WHAT NEEDS TO BE DONE
Rewrite the text read from every item below, changing each "Bulog" to "BULOG" and keeping everything else the same. Leave out the pictures.

+ + + + + + +

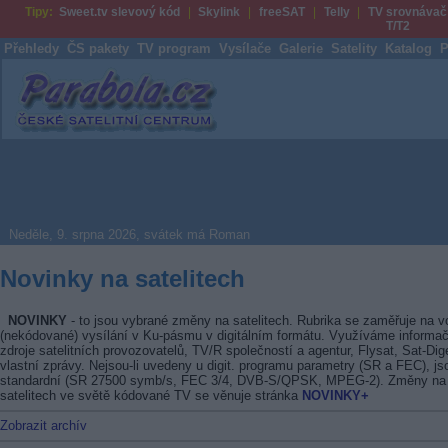
Tipy:
Sweet.tv slevový kód
Skylink
freeSAT
Telly
TV srovnávač
T/T2
Přehledy
ČS pakety
TV program
Vysílače
Galerie
Satelity
Katalog
P
Parabola.cz
Neděle, 9. srpna 2026, svátek má Roman
Novinky na satelitech
NOVINKY
- to jsou vybrané změny na satelitech. Rubrika se zaměřuje na v
(nekódované) vysílání v Ku-pásmu v digitálním formátu. Využíváme informač
zdroje satelitních provozovatelů, TV/R společností a agentur, Flysat, Sat-Dig
vlastní zprávy. Nejsou-li uvedeny u digit. programu parametry (SR a FEC), js
standardní (SR 27500 symb/s, FEC 3/4, DVB-S/QPSK, MPEG-2). Změny na
satelitech ve světě kódované TV se věnuje stránka
NOVINKY+
Zobrazit archív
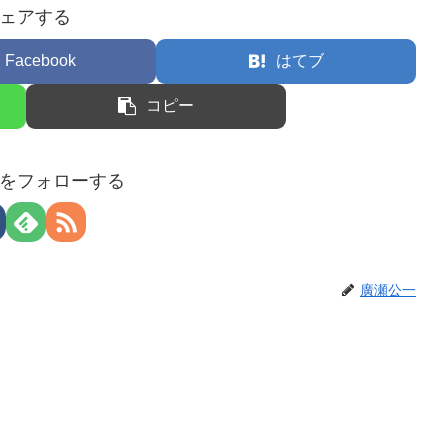
ェアする
Facebook
はてブ
コピー
をフォローする
廣瀬公一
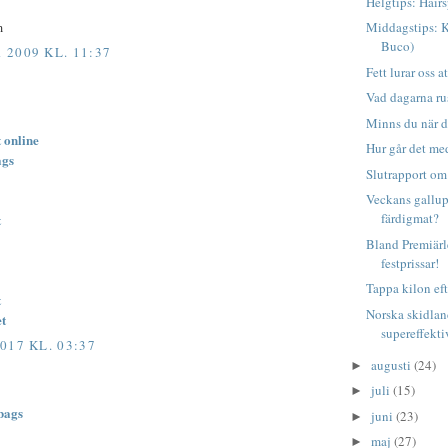
Helgtips: Hair
m
Middagstips: 
Buco)
2009 KL. 11:37
Fett lurar oss a
Vad dagarna ru
Minns du när 
 online
Hur går det me
ags
Slutrapport om
Veckans gallup 
färdigmat?
t
Bland Premiärl
festprissar!
Tappa kilon eft
t
Norska skidlan
et
supereffekti
017 KL. 03:37
augusti
(24)
►
juli
(15)
►
bags
juni
(23)
►
maj
(27)
►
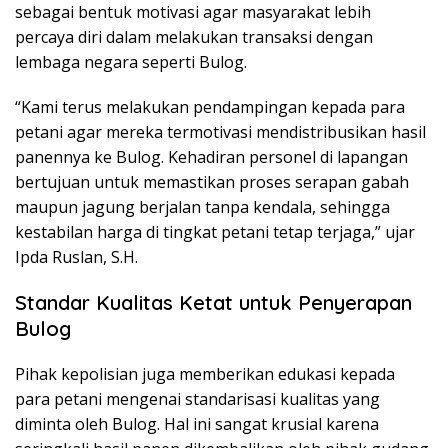
sebagai bentuk motivasi agar masyarakat lebih
percaya diri dalam melakukan transaksi dengan
lembaga negara seperti Bulog.
“Kami terus melakukan pendampingan kepada para
petani agar mereka termotivasi mendistribusikan hasil
panennya ke Bulog. Kehadiran personel di lapangan
bertujuan untuk memastikan proses serapan gabah
maupun jagung berjalan tanpa kendala, sehingga
kestabilan harga di tingkat petani tetap terjaga,” ujar
Ipda Ruslan, S.H.
Standar Kualitas Ketat untuk Penyerapan
Bulog
Pihak kepolisian juga memberikan edukasi kepada
para petani mengenai standarisasi kualitas yang
diminta oleh Bulog. Hal ini sangat krusial karena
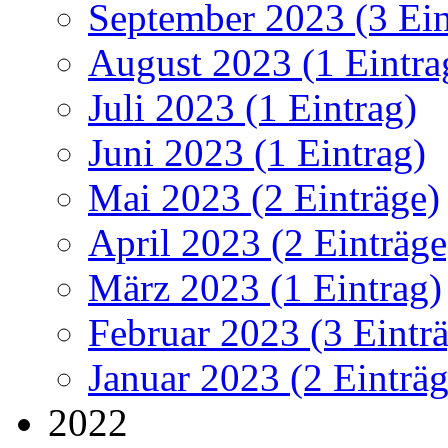
September 2023 (3 Ein
August 2023 (1 Eintra
Juli 2023 (1 Eintrag)
Juni 2023 (1 Eintrag)
Mai 2023 (2 Einträge)
April 2023 (2 Einträge
März 2023 (1 Eintrag)
Februar 2023 (3 Eintr
Januar 2023 (2 Einträg
2022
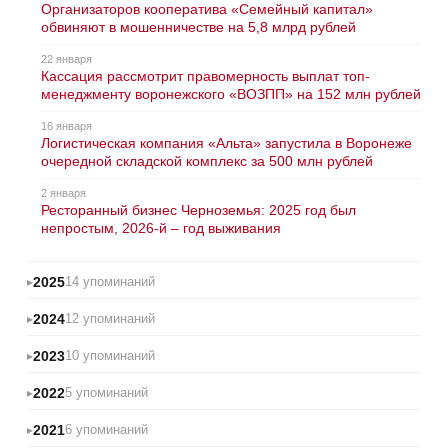
Организаторов кооператива «Семейный капитал»
обвиняют в мошенничестве на 5,8 млрд рублей
22 января
Кассация рассмотрит правомерность выплат топ-
менеджменту воронежского «ВОЗПП» на 152 млн рублей
16 января
Логистическая компания «Альта» запустила в Воронеже
очередной складской комплекс за 500 млн рублей
2 января
Ресторанный бизнес Черноземья: 2025 год был
непростым, 2026-й – год выживания
2025
14 упоминаний
2024
12 упоминаний
2023
10 упоминаний
2022
5 упоминаний
2021
6 упоминаний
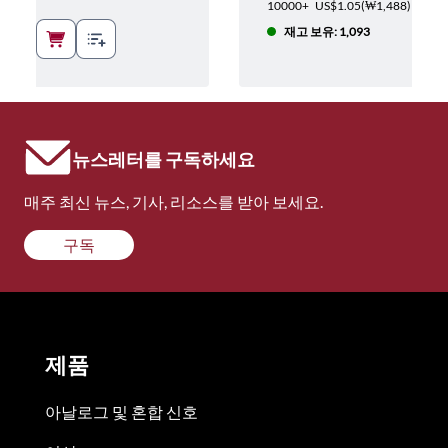
1,488
)
10000+
US$1.05
(
₩1,488
)
재고 보유: 1,093
뉴스레터를 구독하세요
매주 최신 뉴스, 기사, 리소스를 받아 보세요.
구독
제품
아날로그 및 혼합 신호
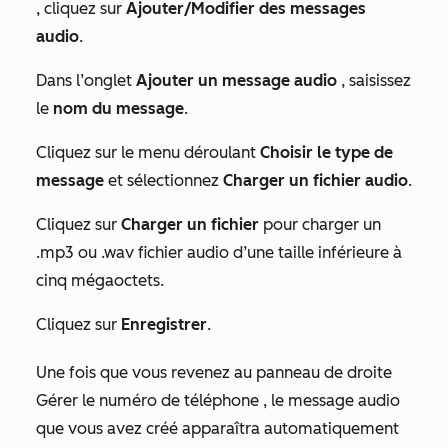
, cliquez sur
Ajouter/Modifier des messages
audio
.
Dans l’onglet
Ajouter un message audio
, saisissez
le
nom du message
.
Cliquez sur le menu déroulant
Choisir le type de
message
et sélectionnez
Charger un fichier audio
.
Cliquez sur
Charger un fichier
pour charger un
.mp3 ou .wav fichier audio d’une taille inférieure à
cinq mégaoctets.
Cliquez sur
Enregistrer
.
Une fois que vous revenez au panneau
de droite
Gérer le numéro de téléphone
, le message audio
que vous avez créé apparaîtra automatiquement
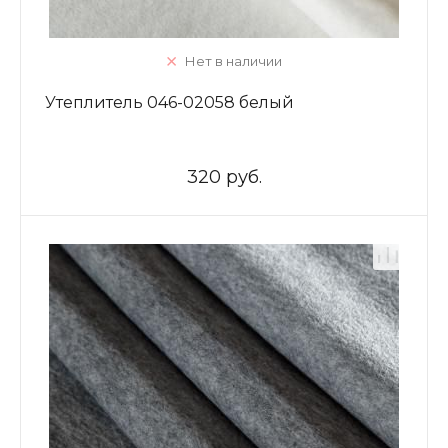
Нет в наличии
Утеплитель 046-02058 белый
320 руб.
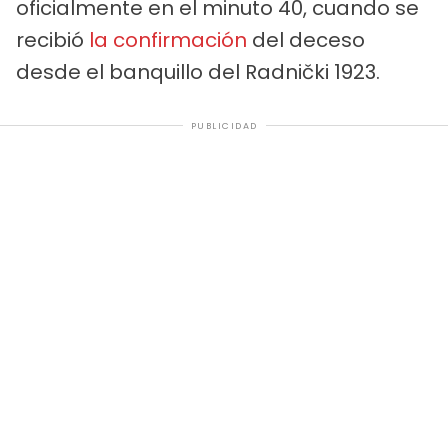
oficialmente en el minuto 40, cuando se
recibió
la confirmación
del deceso
desde el banquillo del Radnički 1923.
PUBLICIDAD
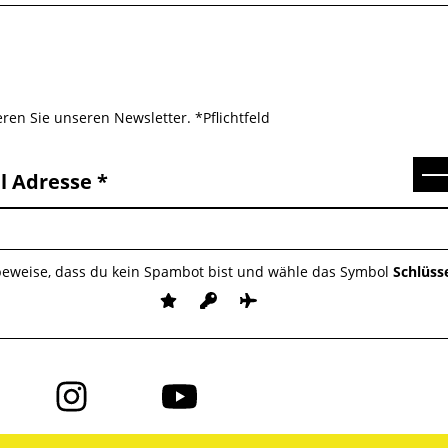
ren Sie unseren Newsletter. *Pflichtfeld
Se
l Adresse
 beweise, dass du kein Spambot bist und wähle das Symbol
Schlüss
Folge
Folge
uns
uns
auf
auf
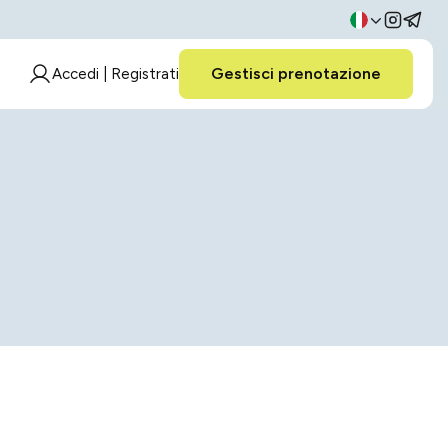
Gestisci prenotazione
Accedi | Registrati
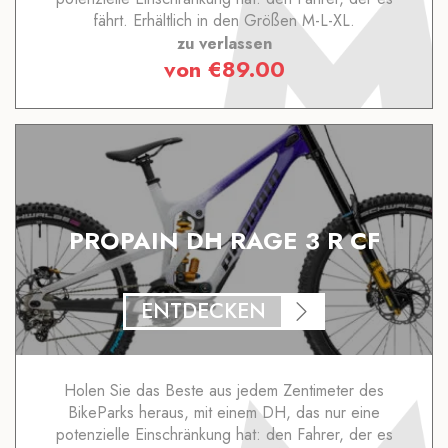
fährt. Erhältlich in den Größen M-L-XL.
zu verlassen
von
€
89.00
PROPAIN DH RAGE 3 R CF
ENTDECKEN
Holen Sie das Beste aus jedem Zentimeter des
BikeParks heraus, mit einem DH, das nur eine
potenzielle Einschränkung hat: den Fahrer, der es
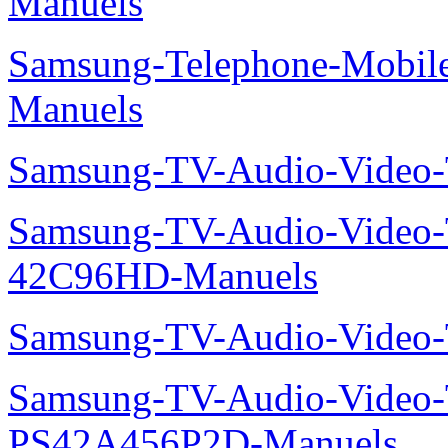
Manuels
Samsung-Telephone-Mobil
Manuels
Samsung-TV-Audio-Vide
Samsung-TV-Audio-Video
42C96HD-Manuels
Samsung-TV-Audio-Video
Samsung-TV-Audio-Video
PS42A456P2D-Manuels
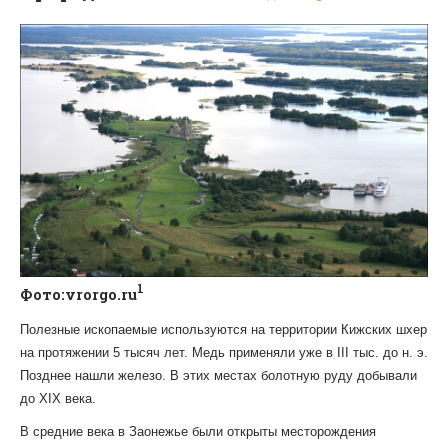
1
Фото:vrorgo.ru
Полезные ископаемые используются на территории Кижских шхер
на протяжении 5 тысяч лет. Медь применяли уже в III тыс. до н. э.
Позднее нашли железо. В этих местах болотную руду добывали
до XIX века.
В средние века в Заонежье были открыты месторождения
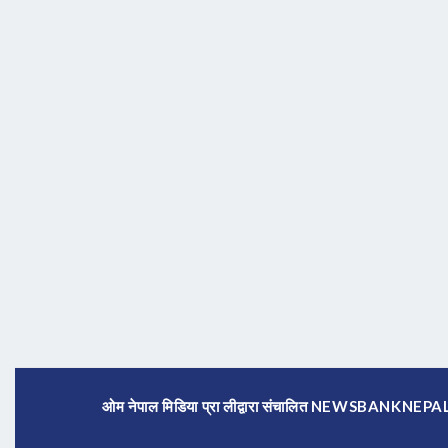
ओम नेपाल मिडिया प्रा लीद्वारा संचालित NEWSBANKNE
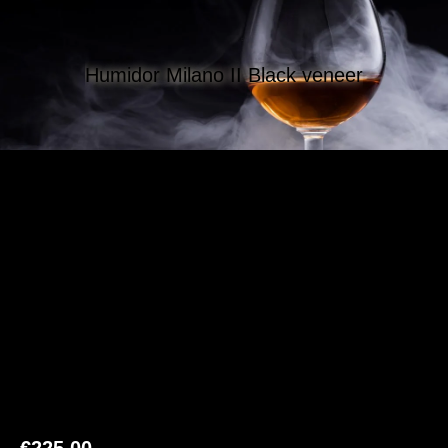
Humidor Milano II Black veneer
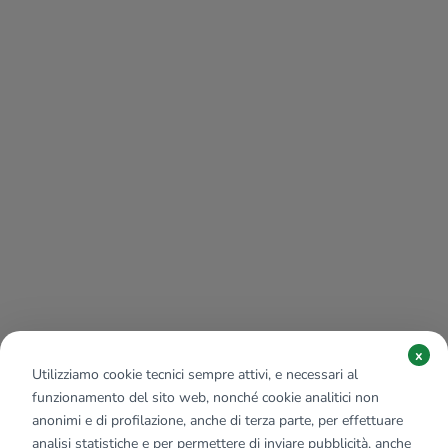
x
Utilizziamo cookie tecnici sempre attivi, e necessari al
funzionamento del sito web, nonché cookie analitici non
anonimi e di profilazione, anche di terza parte, per effettuare
analisi statistiche e per permettere di inviare pubblicità, anche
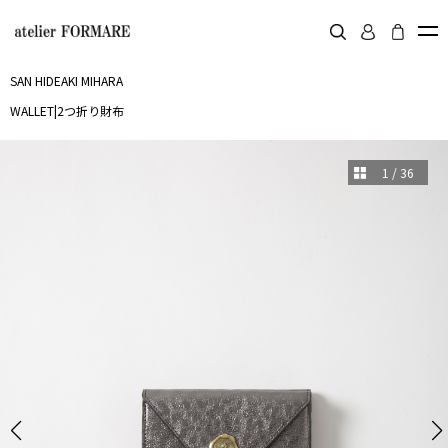
SAN HIDEAKI MIHARA
WALLET
|
2つ折り財布
1
/
36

+ + + + + + +

SOLUTION
Tipy:
Sweet.tv slevový kód
Skylink
freeSAT
Telly
TV srovnávač
T/T2
Přehledy
ČS pakety
TV program
Vysílače
Galerie
Satelity
Katalog
P
Parabola.cz
Neděle, 9. srpna 2026, svátek má Roman
Novinky na satelitech
NOVINKY
- to jsou vybrané změny na satelitech. Rubrika se zaměřuje na v
(nekódované) vysílání v Ku-pásmu v digitálním formátu. Využíváme informač
zdroje satelitních provozovatelů, TV/R společností a agentur, Flysat, Sat-Dig
vlastní zprávy. Nejsou-li uvedeny u digit. programu parametry (SR a FEC), js
standardní (SR 27500 symb/s, FEC 3/4, DVB-S/QPSK, MPEG-2). Změny na
satelitech ve světě kódované TV se věnuje stránka
NOVINKY+
Zobrazit archív
ェアする
Facebook
はてブ
コピー
をフォローする
廣瀬公一
Helgtips: Hair
m
Middagstips: 
Buco)
2009 KL. 11:37
Fett lurar oss a
Vad dagarna ru
Minns du när 
 online
Hur går det me
ags
Slutrapport om
Veckans gallup 
färdigmat?
t
Bland Premiärl
festprissar!
Tappa kilon eft
t
Norska skidlan
et
supereffekti
017 KL. 03:37
augusti
(24)
►
juli
(15)
►
bags
juni
(23)
►
maj
(27)
►
sebagai bentuk motivasi agar masyarakat lebih
percaya diri dalam melakukan transaksi dengan
lembaga negara seperti BULOG.
“Kami terus melakukan pendampingan kepada para
petani agar mereka termotivasi mendistribusikan hasil
panennya ke BULOG. Kehadiran personel di lapangan
bertujuan untuk memastikan proses serapan gabah
maupun jagung berjalan tanpa kendala, sehingga
kestabilan harga di tingkat petani tetap terjaga,” ujar
Ipda Ruslan, S.H.
Standar Kualitas Ketat untuk Penyerapan
BULOG
Pihak kepolisian juga memberikan edukasi kepada
para petani mengenai standarisasi kualitas yang
diminta oleh BULOG. Hal ini sangat krusial karena
September 2023 (3 Ein
August 2023 (1 Eintra
Juli 2023 (1 Eintrag)
Juni 2023 (1 Eintrag)
Mai 2023 (2 Einträge)
April 2023 (2 Einträge
März 2023 (1 Eintrag)
Februar 2023 (3 Eintr
Januar 2023 (2 Einträg
2022
Организаторов кооператива «Семейный капитал»
обвиняют в мошенничестве на 5,8 млрд рублей
22 января
Кассация рассмотрит правомерность выплат топ-
менеджменту воронежского «ВОЗПП» на 152 млн рублей
16 января
Логистическая компания «Альта» запустила в Воронеже
очередной складской комплекс за 500 млн рублей
2 января
Ресторанный бизнес Черноземья: 2025 год был
непростым, 2026-й – год выживания
2025
14 упоминаний
2024
12 упоминаний
2023
10 упоминаний
2022
5 упоминаний
2021
6 упоминаний
1,488
)
10000+
US$1.05
(
₩1,488
)
재고 보유: 1,093
뉴스레터를 구독하세요
매주 최신 뉴스, 기사, 리소스를 받아 보세요.
구독
제품
아날로그 및 혼합 신호
, cliquez sur
Ajouter/Modifier des messages
audio
.
Dans l’onglet
Ajouter un message audio
, saisissez
le
nom du message
.
Cliquez sur le menu déroulant
Choisir le type de
message
et sélectionnez
Charger un fichier audio
.
Cliquez sur
Charger un fichier
pour charger un
.mp3 ou .wav fichier audio d’une taille inférieure à
cinq mégaoctets.
Cliquez sur
Enregistrer
.
Une fois que vous revenez au panneau
de droite
Gérer le numéro de téléphone
, le message audio
que vous avez créé apparaîtra automatiquement
Нет в наличии
Утеплитель 046-02058 белый
320 руб.
oficialmente en el minuto 40, cuando se
recibió
la confirmación
del deceso
desde el banquillo del Radnički 1923.
PUBLICIDAD
ren Sie unseren Newsletter. *Pflichtfeld
Se
l Adresse
 beweise, dass du kein Spambot bist und wähle das Symbol
Schlüss
Folge
Folge
uns
uns
auf
auf
Gestisci prenotazione
Accedi | Registrati
fährt. Erhältlich in den Größen M-L-XL.
zu verlassen
von
€
89.00
PROPAIN DH RAGE 3 R CF
ENTDECKEN
Holen Sie das Beste aus jedem Zentimeter des
BikeParks heraus, mit einem DH, das nur eine
potenzielle Einschränkung hat: den Fahrer, der es
Manuels
Samsung-Telephone-Mobil
Manuels
Samsung-TV-Audio-Vide
Samsung-TV-Audio-Video
42C96HD-Manuels
Samsung-TV-Audio-Video
Samsung-TV-Audio-Video
PS42A456P2D-Manuels
1
Фото:vrorgo.ru
Полезные ископаемые используются на территории Кижских шхер
на протяжении 5 тысяч лет. Медь применяли уже в III тыс. до н. э.
Позднее нашли железо. В этих местах болотную руду добывали
до XIX века.
В средние века в Заонежье были открыты месторождения
ओम नेपाल मिडिया प्रा लीद्वारा संचालित NEWSBANKNE
Humidor Milano II Black veneer
x
Utilizziamo cookie tecnici sempre attivi, e necessari al
funzionamento del sito web, nonché cookie analitici non
anonimi e di profilazione, anche di terza parte, per effettuare
analisi statistiche e per permettere di inviare pubblicità, anche
SAN HIDEAKI MIHARA
WALLET
|
2つ折り財布
1
/
36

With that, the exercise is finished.